Steve Jobs announced his resignation as Apple CEO late Wednesday evening, and reactions have been coming in from all across the internet. Jobs will keep his position as Chairman of the Board, but former Chief Operating Officer Tim Cook will replace Jobs as CEO. Jobs was a hugely popular CEO, admired by consumers and tech reporters alike. "I believe Apple's brightest and most innovative days are ahead of it. And I look forward to watching and contributing to its success in a new role," Jobs wrote in his letter to Apple employees and customers. Speculation over what this means for Apple, why Jobs decided to resign now, and what Jobs' legacy will be has been pouring in since the news of his resignation broke. The fawning eulogies for the departed CEO would imply that he's died, but this isn't a twitter hoax. He's sick, yes, but he's still here.

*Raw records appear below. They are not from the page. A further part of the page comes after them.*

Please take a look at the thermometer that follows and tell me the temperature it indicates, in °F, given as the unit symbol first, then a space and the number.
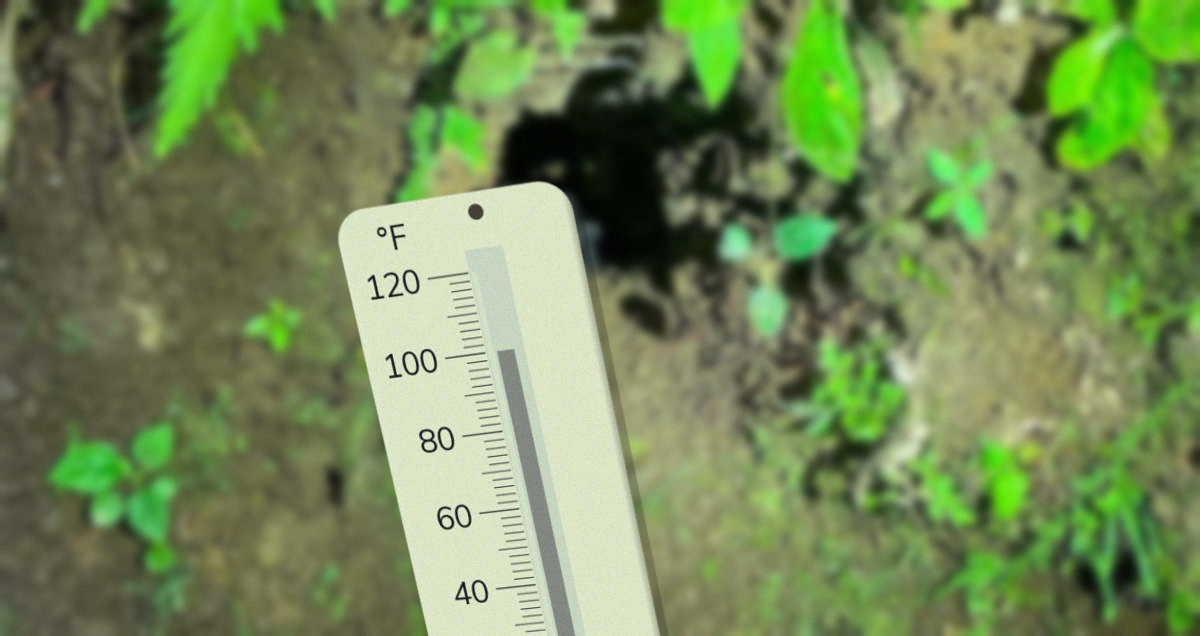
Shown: °F 100
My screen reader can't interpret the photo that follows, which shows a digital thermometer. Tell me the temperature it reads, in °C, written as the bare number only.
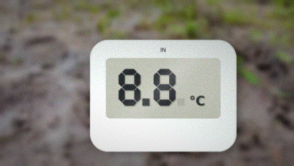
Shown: 8.8
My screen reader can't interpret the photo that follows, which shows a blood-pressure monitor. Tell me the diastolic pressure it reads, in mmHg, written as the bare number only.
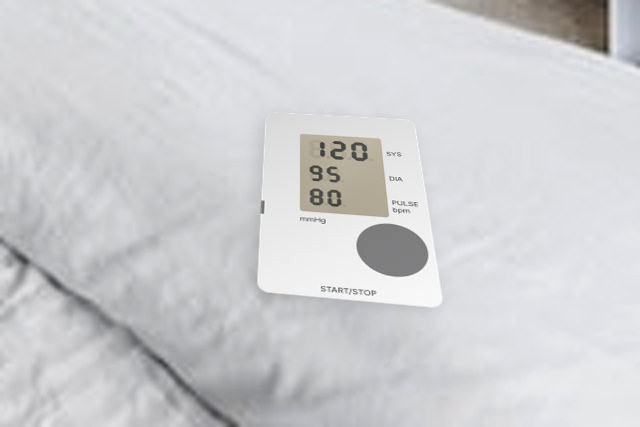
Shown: 95
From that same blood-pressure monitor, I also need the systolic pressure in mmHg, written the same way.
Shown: 120
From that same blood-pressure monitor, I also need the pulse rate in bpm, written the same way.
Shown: 80
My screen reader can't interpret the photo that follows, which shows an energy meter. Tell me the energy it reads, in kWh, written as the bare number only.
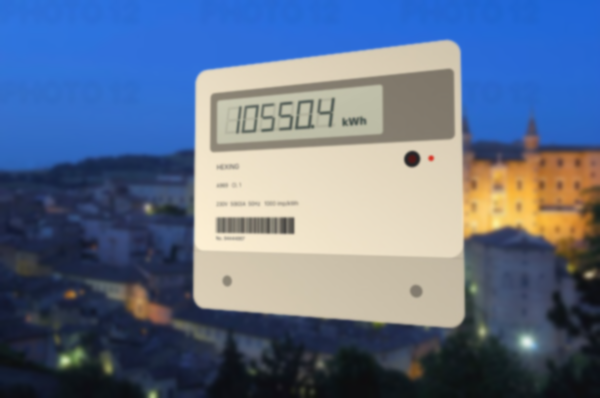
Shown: 10550.4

Here at Reuters, I made sure that I could work on a Mac before I accepted this job, and even though we’re standardized on PCs, you see Apples all over the company, up to and including the CEO’s office. None of that is going to change with Jobs’s departure as CEO. Does Apple still have an outsize personality who can slice away extraneous features on hardware, say no to the demands of the marketplace, and give us not what we think we want but what we never knew we wanted? I think it does: Jony Ive fits the bill quite nicely. And Apple’s amazing relations with its suppliers — the way that it can get chips and hardware into its devices that the rest of the world doesn’t can’t get its hands on for any amount of money — is now baked in to the organization, rather than being reliant on a single man.
The formula, then, is clear. And with or without Jobs, Apple is, for the foreseeable future, going to coin simply astonishing amounts of money. It made $7.3 billion of profit just in the last quarter, on revenues of an almost unimaginable $28.6 billion. That makes Apple of the most profitable companies the world has ever seen — and makes its stock look almost cheap, even at a market cap of $350 billion.

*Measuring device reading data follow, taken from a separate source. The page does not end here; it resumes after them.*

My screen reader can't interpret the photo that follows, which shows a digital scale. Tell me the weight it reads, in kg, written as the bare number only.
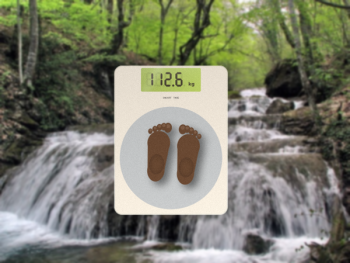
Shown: 112.6
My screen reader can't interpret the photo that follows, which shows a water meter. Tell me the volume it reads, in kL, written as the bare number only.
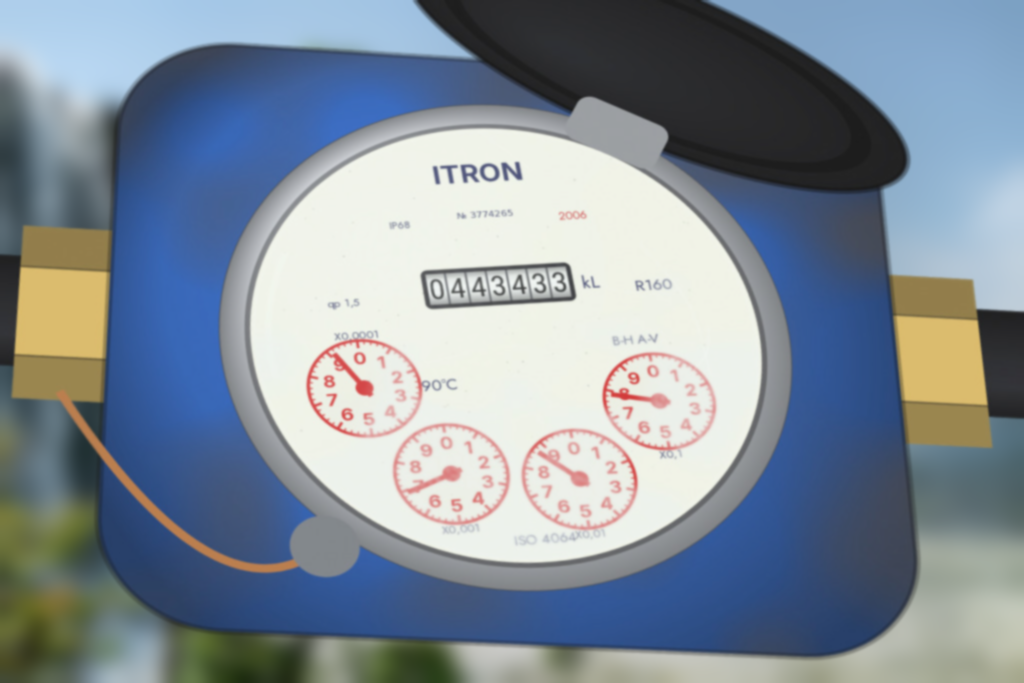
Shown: 443433.7869
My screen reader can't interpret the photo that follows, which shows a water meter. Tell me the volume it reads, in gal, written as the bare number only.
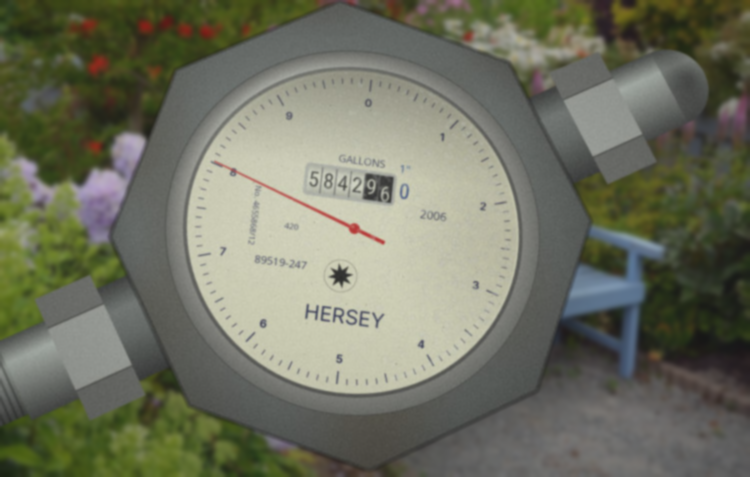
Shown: 5842958.0
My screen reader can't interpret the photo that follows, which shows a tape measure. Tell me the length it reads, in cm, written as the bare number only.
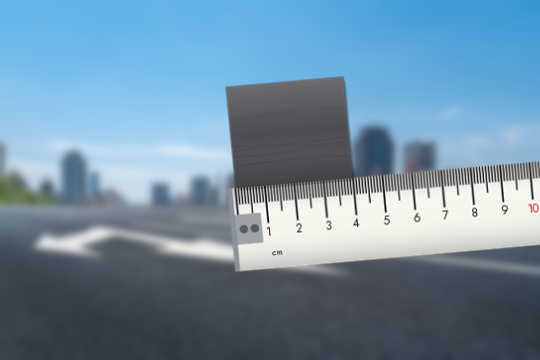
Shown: 4
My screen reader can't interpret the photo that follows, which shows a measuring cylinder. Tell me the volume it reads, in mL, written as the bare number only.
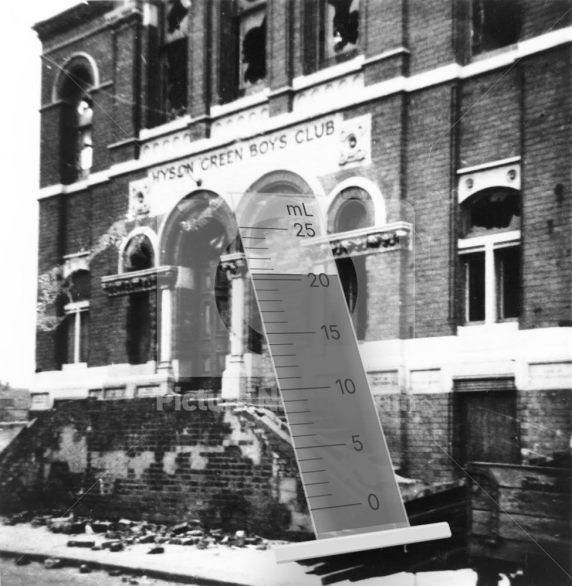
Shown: 20.5
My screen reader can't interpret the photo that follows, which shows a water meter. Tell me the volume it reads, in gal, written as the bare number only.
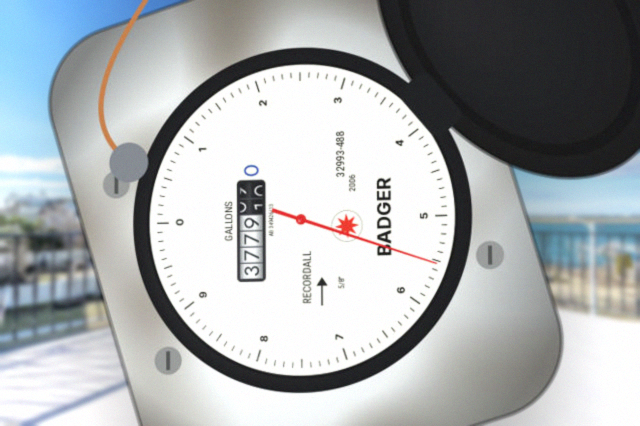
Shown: 3779095.5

Nate Silver, of the The New York Times' Five Thirty Eight, tweets, "AAPL has lost $18 billion in market capitalization since the Jobs news broke, about the same as the GDP of Paraguay."

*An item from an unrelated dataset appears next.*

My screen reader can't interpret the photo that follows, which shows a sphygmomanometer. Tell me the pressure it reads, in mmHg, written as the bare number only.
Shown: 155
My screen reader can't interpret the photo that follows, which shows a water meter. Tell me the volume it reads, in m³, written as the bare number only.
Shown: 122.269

Jobs' resignation might mean the company will start making more deals for other companies, according to the Times' Dealbook writer Michael J. De La Merced. Apple's only purchased 18 companies since Jobs rejoined the company in 1997. New CEO Tim Cook has been involved in the company' acquisitions. As Merced points out, the bigest deal Jobs has been a part of is the Disney-Pixar sale. Apple has, "a $76.1 billion war chest as of late June, some have noted that Apple had enough financial firepower to buy Bank of America." We noted, around the same time, that Apple has enough money to buy Goldman Sachs.